TO-DO ITEM:
Lines before the one containing "choć często pomijane przez turystów na rzecz" in the records below are to be left out; that line and all after it, through the end, are to be retyped exactly.

◆ ◆ ◆ ◆ ◆ ◆ ◆

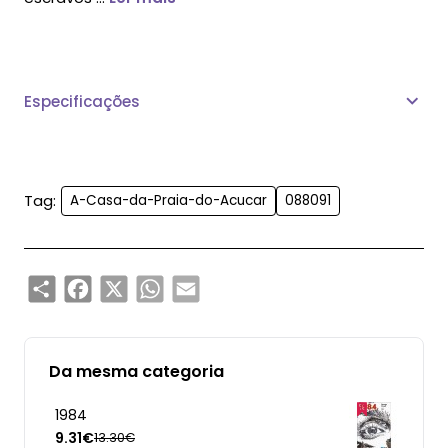
Especificações
Tag:
A-Casa-da-Praia-do-Acucar
088091
Share
Facebook
X
WhatsApp
Email
Da mesma categoria
1984
9.31€
13.30€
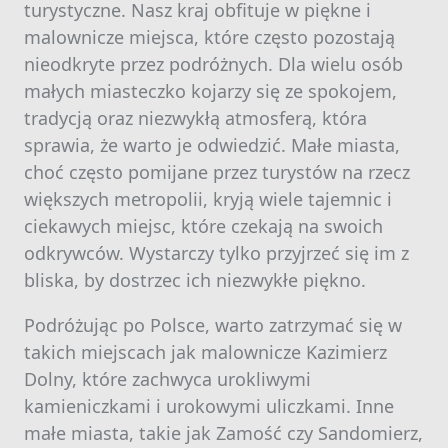
turystyczne. Nasz kraj obfituje w piękne i
malownicze miejsca, które często pozostają
nieodkryte przez podróżnych. Dla wielu osób
małych miasteczko kojarzy się ze spokojem,
tradycją oraz niezwykłą atmosferą, która
sprawia, że warto je odwiedzić. Małe miasta,
choć często pomijane przez turystów na rzecz
większych metropolii, kryją wiele tajemnic i
ciekawych miejsc, które czekają na swoich
odkrywców. Wystarczy tylko przyjrzeć się im z
bliska, by dostrzec ich niezwykłe piękno.
Podróżując po Polsce, warto zatrzymać się w
takich miejscach jak malownicze Kazimierz
Dolny, które zachwyca urokliwymi
kamieniczkami i urokowymi uliczkami. Inne
małe miasta, takie jak Zamość czy Sandomierz,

◆ ◆ ◆ ◆ ◆ ◆ ◆

RESPONSE AREA:
choć często pomijane przez turystów na rzecz
większych metropolii, kryją wiele tajemnic i
ciekawych miejsc, które czekają na swoich
odkrywców. Wystarczy tylko przyjrzeć się im z
bliska, by dostrzec ich niezwykłe piękno.
Podróżując po Polsce, warto zatrzymać się w
takich miejscach jak malownicze Kazimierz
Dolny, które zachwyca urokliwymi
kamieniczkami i urokowymi uliczkami. Inne
małe miasta, takie jak Zamość czy Sandomierz,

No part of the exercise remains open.